> [Exercise description]: Print the text of every record below line for line, without changing anything, and leave the pictures out of your answer.

> [Data listing]:
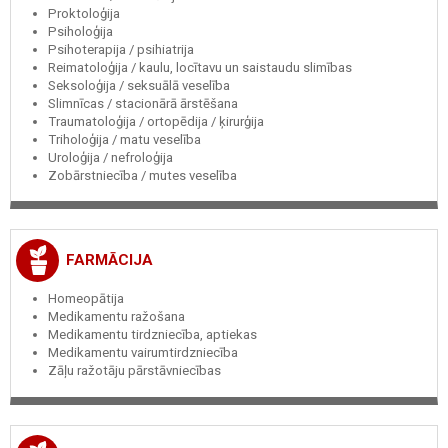
Proktoloģija
Psiholoģija
Psihoterapija / psihiatrija
Reimatoloģija / kaulu, locītavu un saistaudu slimības
Seksoloģija / seksuālā veselība
Slimnīcas / stacionārā ārstēšana
Traumatoloģija / ortopēdija / ķirurģija
Triholoģija / matu veselība
Uroloģija / nefroloģija
Zobārstniecība / mutes veselība
FARMĀCIJA
Homeopātija
Medikamentu ražošana
Medikamentu tirdzniecība, aptiekas
Medikamentu vairumtirdzniecība
Zāļu ražotāju pārstāvniecības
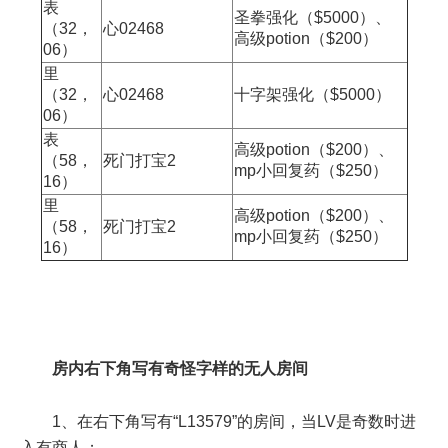
表
圣拳强化（$5000）、
（32，
心02468
高级potion（$200）
06）
里
（32，
心02468
十字架强化（$5000）
06）
表
高级potion（$200）、
（58，
死门打宝2
mp小回复药（$250）
16）
里
高级potion（$200）、
（58，
死门打宝2
mp小回复药（$250）
16）
房内右下角写有奇怪字样的无人房间
1、在右下角写有“L13579”的房间，当LV是奇数时进
入有商人；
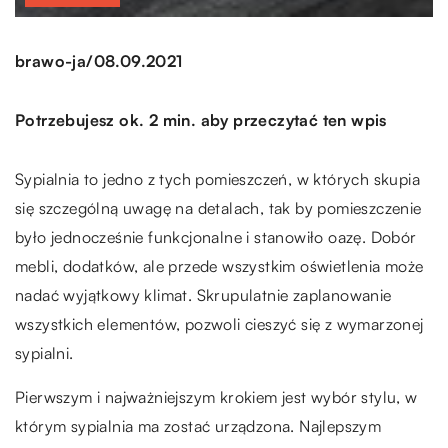
/
brawo-ja
08.09.2021
Potrzebujesz ok. 2 min. aby przeczytać ten wpis
Sypialnia to jedno z tych pomieszczeń, w których skupia
się szczególną uwagę na detalach, tak by pomieszczenie
było jednocześnie funkcjonalne i stanowiło oazę. Dobór
mebli, dodatków, ale przede wszystkim oświetlenia może
nadać wyjątkowy klimat. Skrupulatnie zaplanowanie
wszystkich elementów, pozwoli cieszyć się z wymarzonej
sypialni.
Pierwszym i najważniejszym krokiem jest wybór stylu, w
którym sypialnia ma zostać urządzona. Najlepszym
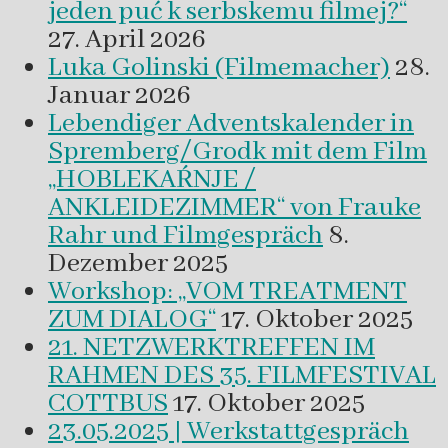
jeden puć k serbskemu filmej?“
27. April 2026
Luka Golinski (Filmemacher)
28.
Januar 2026
Lebendiger Adventskalender in
Spremberg/Grodk mit dem Film
„HOBLEKAŔNJE /
ANKLEIDEZIMMER“ von Frauke
Rahr und Filmgespräch
8.
Dezember 2025
Workshop: „VOM TREATMENT
ZUM DIALOG“
17. Oktober 2025
21. NETZWERKTREFFEN IM
RAHMEN DES 35. FILMFESTIVAL
COTTBUS
17. Oktober 2025
23.05.2025 | Werkstattgespräch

> [Result for this exercise]:
Proktoloģija
Psiholoģija
Psihoterapija / psihiatrija
Reimatoloģija / kaulu, locītavu un saistaudu slimības
Seksoloģija / seksuālā veselība
Slimnīcas / stacionārā ārstēšana
Traumatoloģija / ortopēdija / ķirurģija
Triholoģija / matu veselība
Uroloģija / nefroloģija
Zobārstniecība / mutes veselība
FARMĀCIJA
Homeopātija
Medikamentu ražošana
Medikamentu tirdzniecība, aptiekas
Medikamentu vairumtirdzniecība
Zāļu ražotāju pārstāvniecības
表
圣拳强化（$5000）、
（32，
心02468
高级potion（$200）
06）
里
（32，
心02468
十字架强化（$5000）
06）
表
高级potion（$200）、
（58，
死门打宝2
mp小回复药（$250）
16）
里
高级potion（$200）、
（58，
死门打宝2
mp小回复药（$250）
16）
房内右下角写有奇怪字样的无人房间
1、在右下角写有“L13579”的房间，当LV是奇数时进
入有商人；
/
brawo-ja
08.09.2021
Potrzebujesz ok. 2 min. aby przeczytać ten wpis
Sypialnia to jedno z tych pomieszczeń, w których skupia
się szczególną uwagę na detalach, tak by pomieszczenie
było jednocześnie funkcjonalne i stanowiło oazę. Dobór
mebli, dodatków, ale przede wszystkim oświetlenia może
nadać wyjątkowy klimat. Skrupulatnie zaplanowanie
wszystkich elementów, pozwoli cieszyć się z wymarzonej
sypialni.
Pierwszym i najważniejszym krokiem jest wybór stylu, w
którym sypialnia ma zostać urządzona. Najlepszym
jeden puć k serbskemu filmej?“
27. April 2026
Luka Golinski (Filmemacher)
28.
Januar 2026
Lebendiger Adventskalender in
Spremberg/Grodk mit dem Film
„HOBLEKAŔNJE /
ANKLEIDEZIMMER“ von Frauke
Rahr und Filmgespräch
8.
Dezember 2025
Workshop: „VOM TREATMENT
ZUM DIALOG“
17. Oktober 2025
21. NETZWERKTREFFEN IM
RAHMEN DES 35. FILMFESTIVAL
COTTBUS
17. Oktober 2025
23.05.2025 | Werkstattgespräch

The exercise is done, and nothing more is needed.